◆ **Source information**:
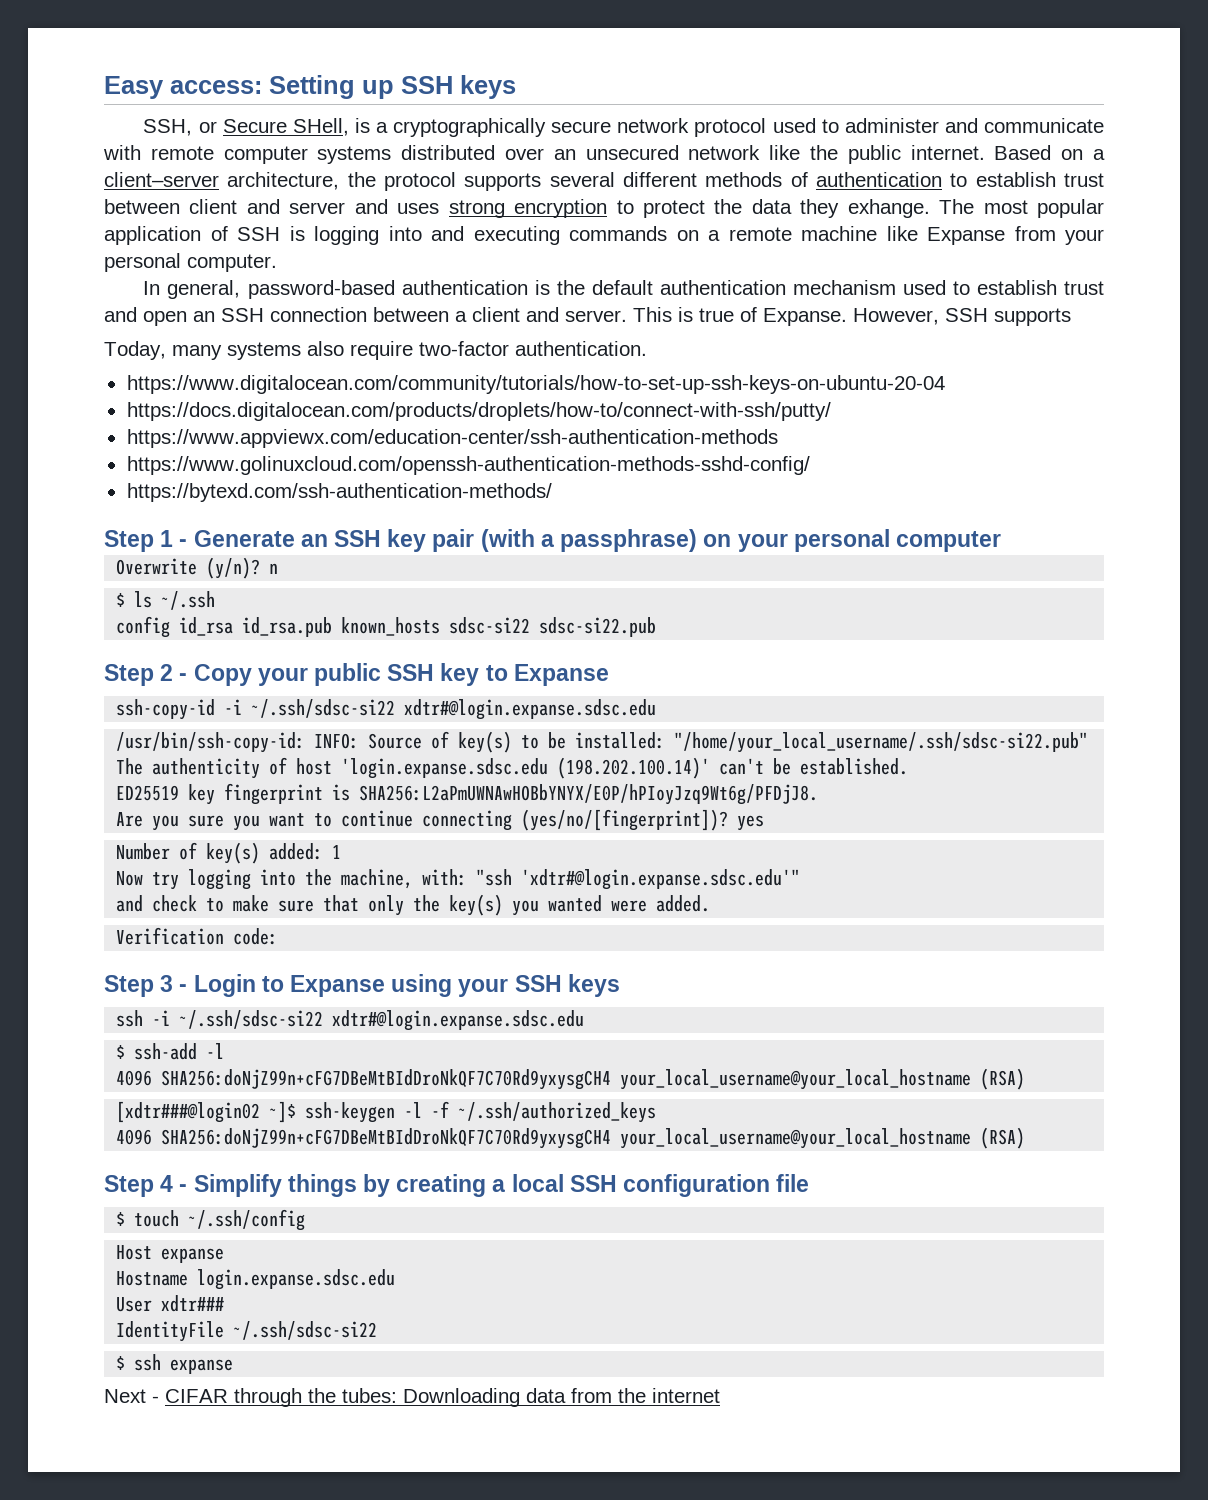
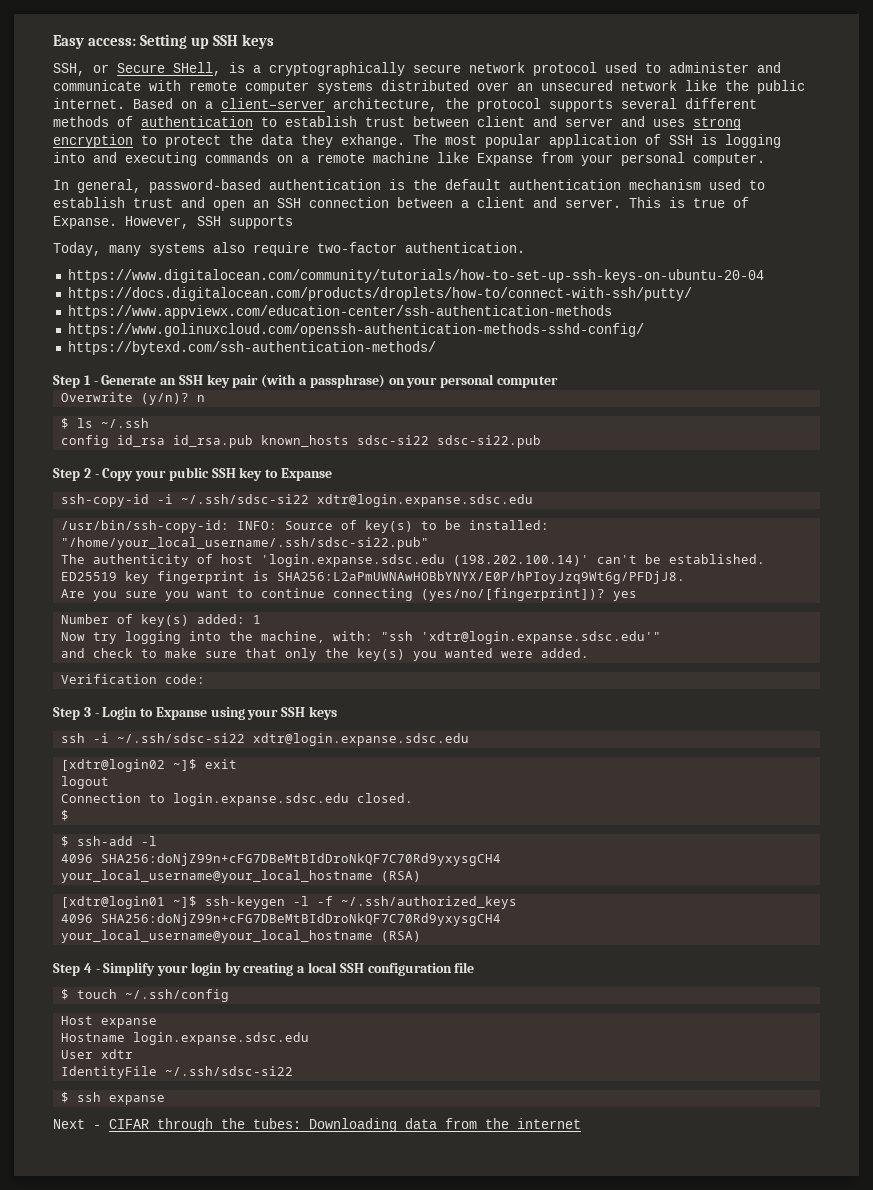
[404,699,657,720] xdtr#@login.expanse.sdsc.edu -> [317,494,534,507] xdtr@login.expanse.sdsc.edu
[521,869,801,890] 'xdtr#@login.expanse.sdsc.edu'" -> [421,631,662,644] 'xdtr@login.expanse.sdsc.edu'"
[332,1010,585,1031] xdtr#@login.expanse.sdsc.edu -> [253,733,470,746] [61,759,238,772] [61,776,110,789] [61,793,414,806] [61,810,70,821] xdtr@login.expanse.sdsc.edu // [xdtr@login02 ~]$ exit // logout // Connection to login.expanse.sdsc.edu closed. // $
[116,1101,261,1123] [xdtr###@login02 -> [61,896,166,909] [xdtr@login01
[287,1174,357,1197] things -> [157,962,222,976] your login
[161,1295,225,1312] xdtr### -> [101,1049,134,1059] xdtr

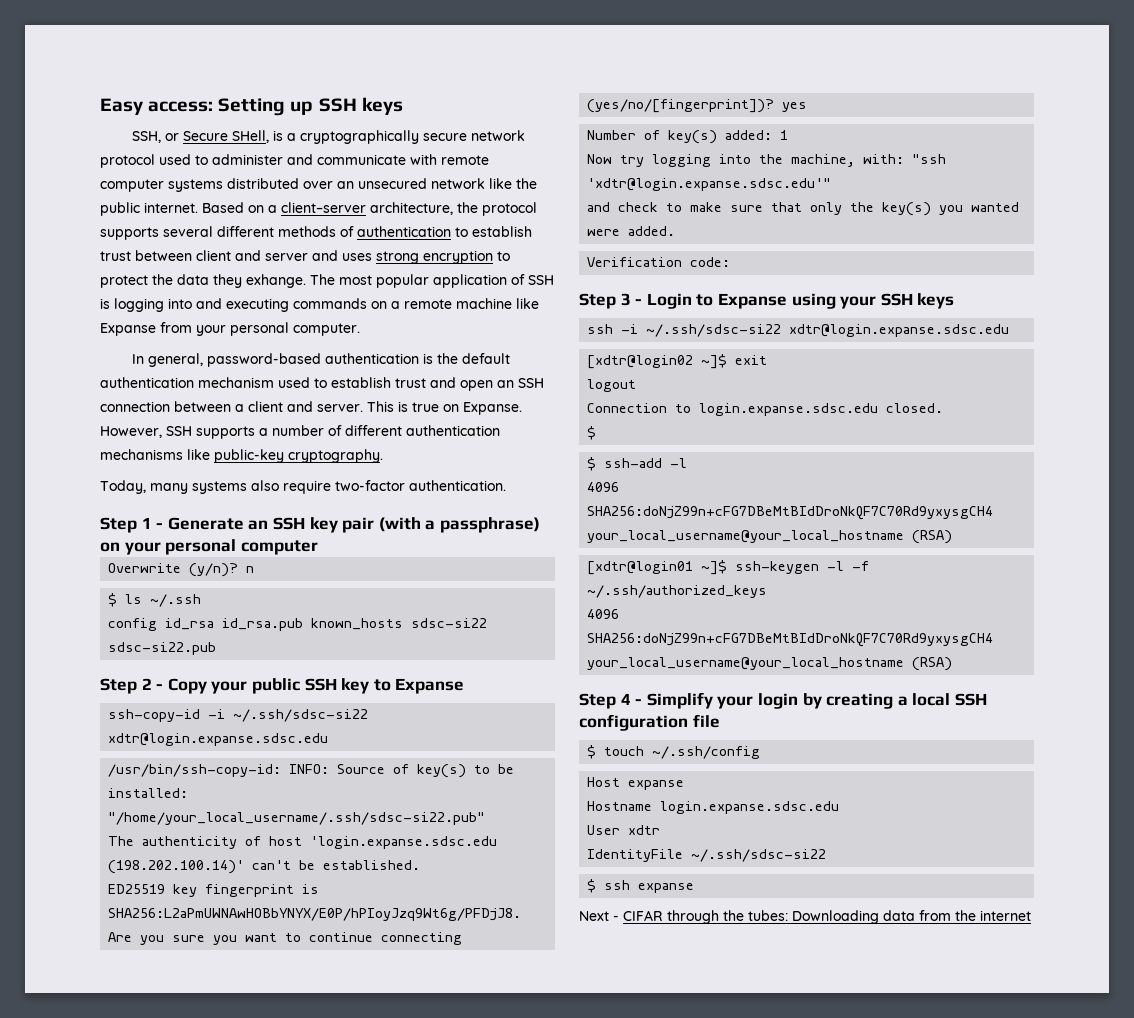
[733,197,749,208] of -> [443,404,459,412] on
(293, 222) none -> [259,425,500,436] [100,449,383,463] a number of different authentication mechanisms like public-key cryptography.
[67,269,764,283] [67,287,692,301] [67,305,612,319] [67,323,644,337] [67,341,436,355] // https://www.digitalocean.com/community/tutorials/how-to-set-up-ssh-keys-on-ubuntu-20-04 // https://docs.digitalocean.com/products/droplets/how-to/connect-with-ssh/putty/ // https://www.appviewx.com/education-center/ssh-authentication-methods // https://www.golinuxcloud.com/openssh-authentication-methods-sshd-config/ // https://bytexd.com/ssh-authentication-methods/ -> (506, 485) none

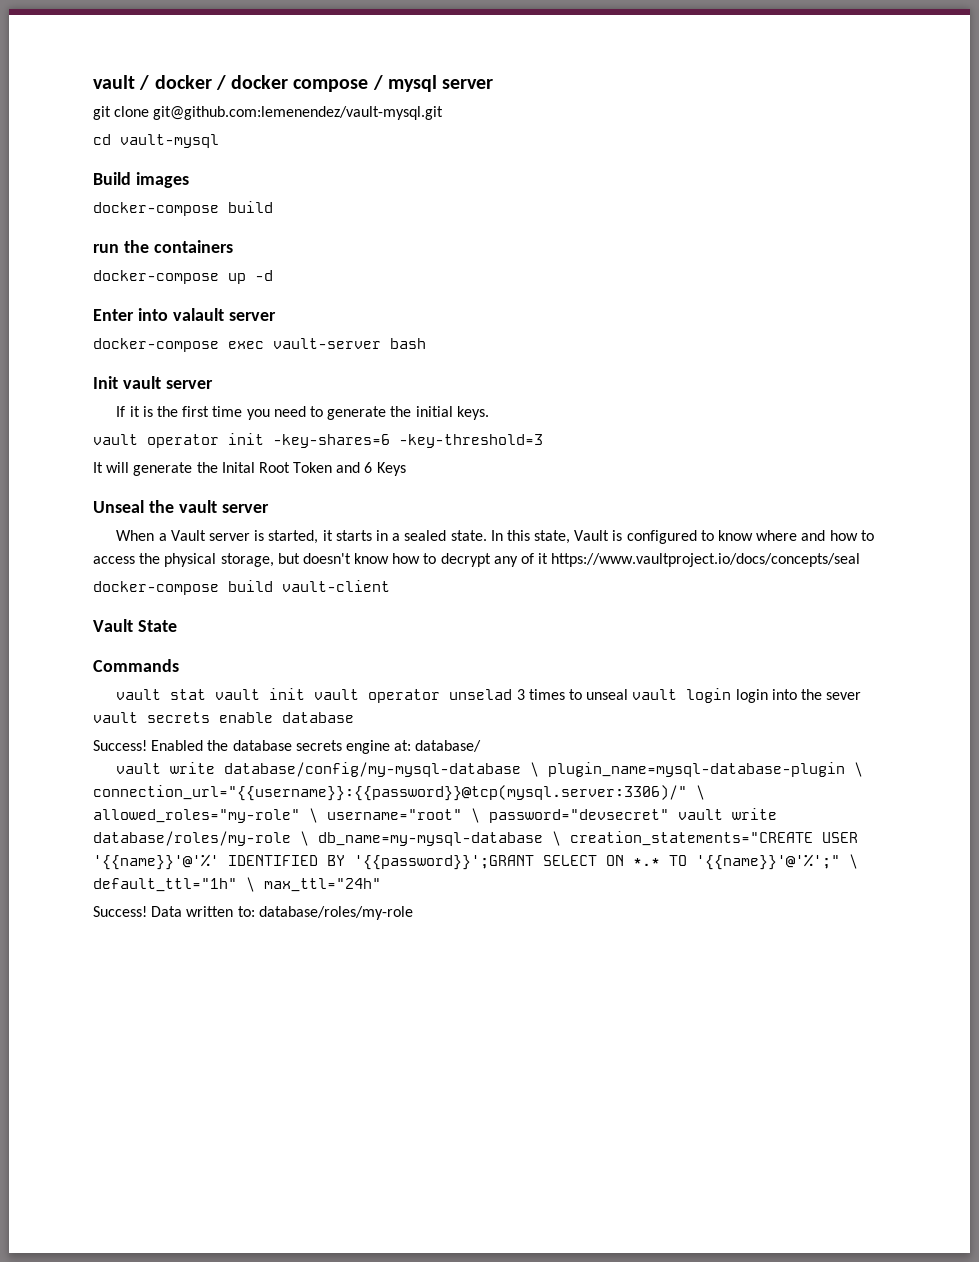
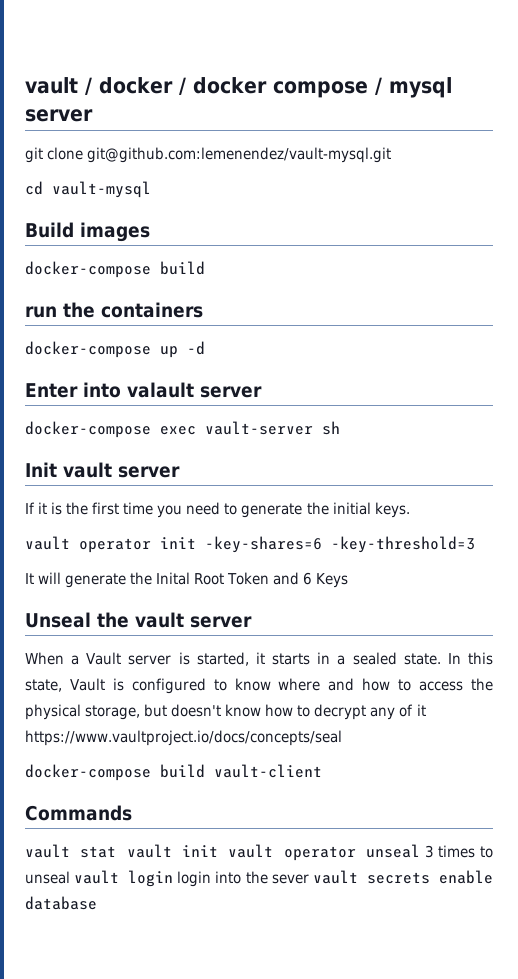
[390,338,426,349] bash -> [322,421,340,435] sh
[93,619,177,632] // Vault State -> (322, 771) none
[449,689,513,700] unselad -> [366,844,421,858] unseal
[93,740,482,754] [116,762,864,777] [93,785,705,801] [93,808,777,823] [93,831,858,846] [93,854,858,870] [93,877,381,892] [93,906,413,920] // Success! Enabled the database secrets engine at: database/ // vault write database/config/my-mysql-database \ plugin_name=mysql-database-plugin \ connection_url="{{username}}:{{password}}@tcp(mysql.server:3306)/" \ allowed_roles="my-role" \ username="root" \ password="devsecret" vault write database/roles/my-role \ db_name=my-mysql-database \ creation_statements="CREATE USER '{{name}}'@'%' IDENTIFIED BY '{{password}}';GRANT SELECT ON *.* TO '{{name}}'@'%';" \ default_ttl="1h" \ max_ttl="24h" // Success! Data written to: database/roles/my-role -> (97, 903) none

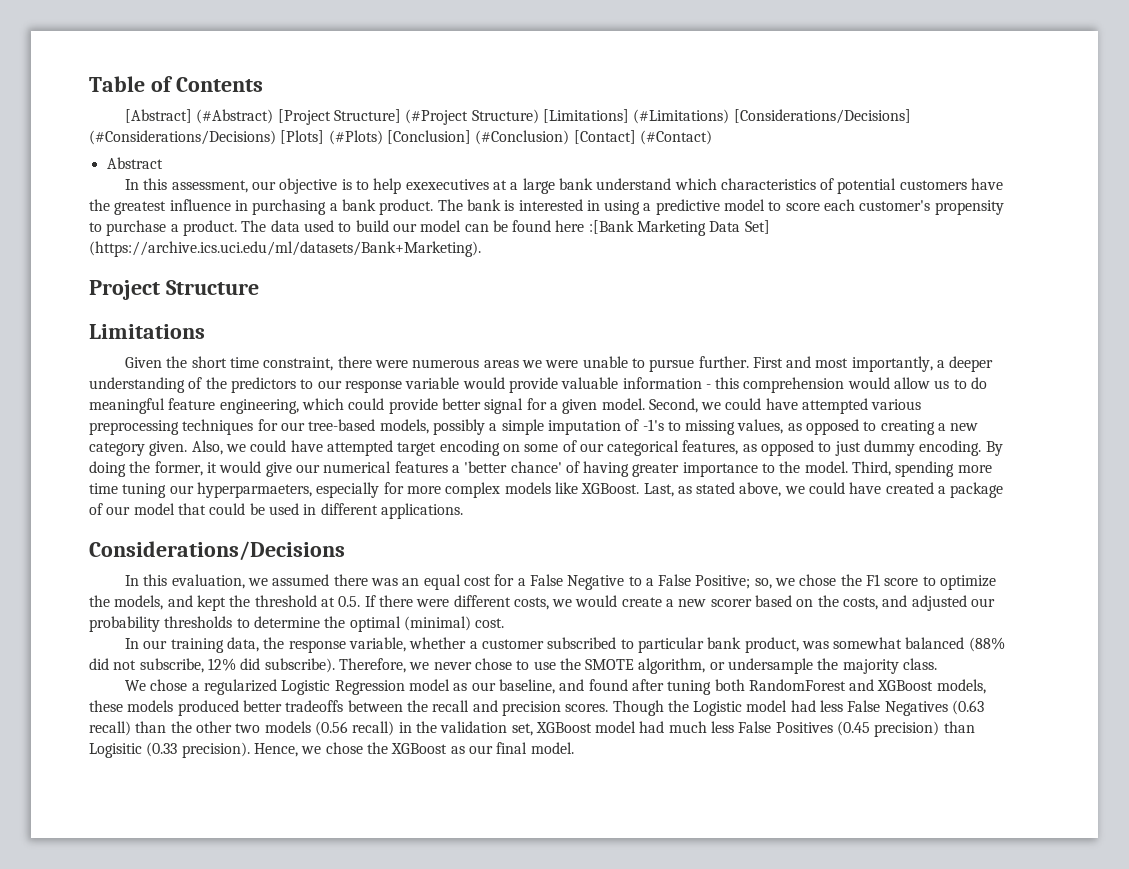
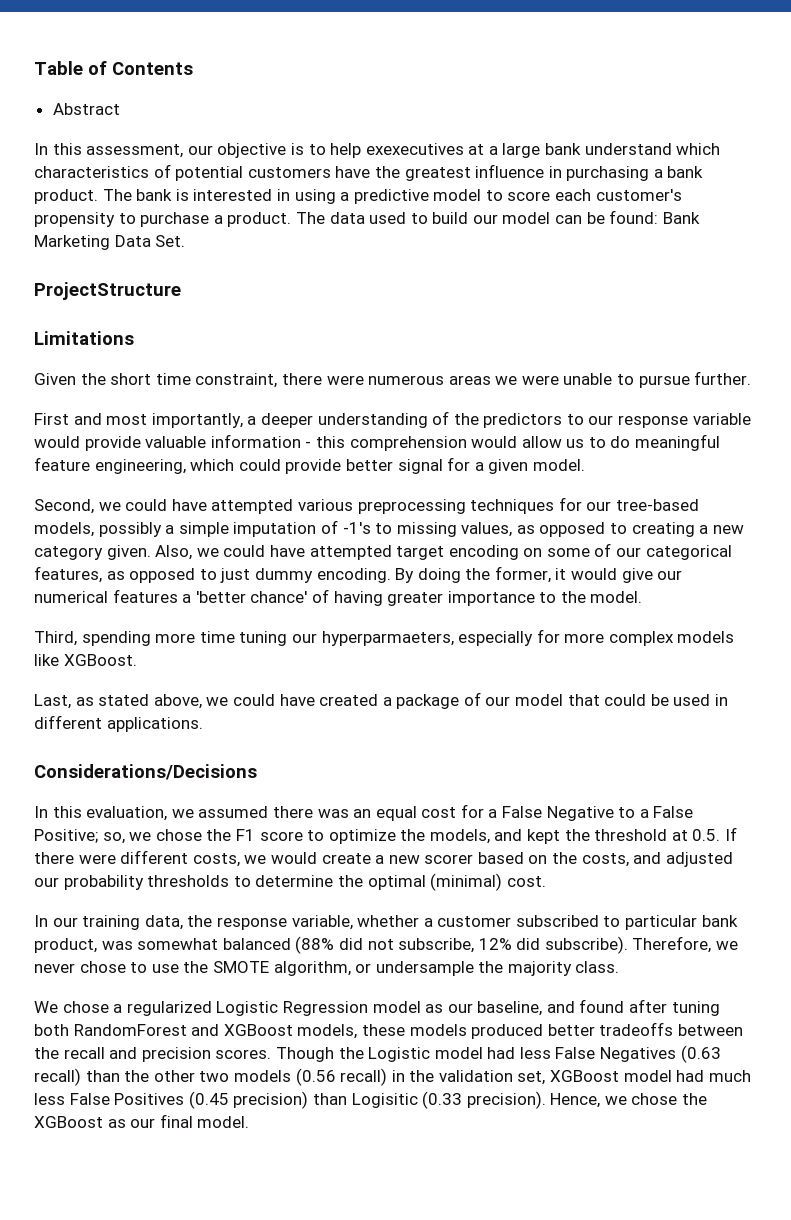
[125,109,911,125] [89,130,712,145] // [Abstract] (#Abstract) [Project Structure] (#Project Structure) [Limitations] (#Limitations) [Considerations/Decisions] (#Considerations/Decisions) [Plots] (#Plots) [Conclusion] (#Conclusion) [Contact] (#Contact) -> (193, 68) none
[512,220,770,236] [89,241,481,257] [89,280,259,300] found here :[Bank Marketing Data Set] (https://archive.ics.uci.edu/ml/datasets/Bank+Marketing). // Project Structure -> [609,210,700,224] [34,235,186,250] [34,282,181,300] found: Bank Marketing Data Set. // ProjectStructure
(749, 362) none -> (752, 378) //
(645, 404) none -> (585, 465) //
(848, 467) none -> (643, 597) //
(640, 488) none -> (137, 660) //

◆ **Exercise aim**:
Omit every picture while copying the listing above exactly.

◆ **Answer to this exercise**:
[404,699,657,720] xdtr#@login.expanse.sdsc.edu -> [317,494,534,507] xdtr@login.expanse.sdsc.edu
[521,869,801,890] 'xdtr#@login.expanse.sdsc.edu'" -> [421,631,662,644] 'xdtr@login.expanse.sdsc.edu'"
[332,1010,585,1031] xdtr#@login.expanse.sdsc.edu -> [253,733,470,746] [61,759,238,772] [61,776,110,789] [61,793,414,806] [61,810,70,821] xdtr@login.expanse.sdsc.edu // [xdtr@login02 ~]$ exit // logout // Connection to login.expanse.sdsc.edu closed. // $
[116,1101,261,1123] [xdtr###@login02 -> [61,896,166,909] [xdtr@login01
[287,1174,357,1197] things -> [157,962,222,976] your login
[161,1295,225,1312] xdtr### -> [101,1049,134,1059] xdtr

[733,197,749,208] of -> [443,404,459,412] on
(293, 222) none -> [259,425,500,436] [100,449,383,463] a number of different authentication mechanisms like public-key cryptography.
[67,269,764,283] [67,287,692,301] [67,305,612,319] [67,323,644,337] [67,341,436,355] // https://www.digitalocean.com/community/tutorials/how-to-set-up-ssh-keys-on-ubuntu-20-04 // https://docs.digitalocean.com/products/droplets/how-to/connect-with-ssh/putty/ // https://www.appviewx.com/education-center/ssh-authentication-methods // https://www.golinuxcloud.com/openssh-authentication-methods-sshd-config/ // https://bytexd.com/ssh-authentication-methods/ -> (506, 485) none

[390,338,426,349] bash -> [322,421,340,435] sh
[93,619,177,632] // Vault State -> (322, 771) none
[449,689,513,700] unselad -> [366,844,421,858] unseal
[93,740,482,754] [116,762,864,777] [93,785,705,801] [93,808,777,823] [93,831,858,846] [93,854,858,870] [93,877,381,892] [93,906,413,920] // Success! Enabled the database secrets engine at: database/ // vault write database/config/my-mysql-database \ plugin_name=mysql-database-plugin \ connection_url="{{username}}:{{password}}@tcp(mysql.server:3306)/" \ allowed_roles="my-role" \ username="root" \ password="devsecret" vault write database/roles/my-role \ db_name=my-mysql-database \ creation_statements="CREATE USER '{{name}}'@'%' IDENTIFIED BY '{{password}}';GRANT SELECT ON *.* TO '{{name}}'@'%';" \ default_ttl="1h" \ max_ttl="24h" // Success! Data written to: database/roles/my-role -> (97, 903) none

[125,109,911,125] [89,130,712,145] // [Abstract] (#Abstract) [Project Structure] (#Project Structure) [Limitations] (#Limitations) [Considerations/Decisions] (#Considerations/Decisions) [Plots] (#Plots) [Conclusion] (#Conclusion) [Contact] (#Contact) -> (193, 68) none
[512,220,770,236] [89,241,481,257] [89,280,259,300] found here :[Bank Marketing Data Set] (https://archive.ics.uci.edu/ml/datasets/Bank+Marketing). // Project Structure -> [609,210,700,224] [34,235,186,250] [34,282,181,300] found: Bank Marketing Data Set. // ProjectStructure
(749, 362) none -> (752, 378) //
(645, 404) none -> (585, 465) //
(848, 467) none -> (643, 597) //
(640, 488) none -> (137, 660) //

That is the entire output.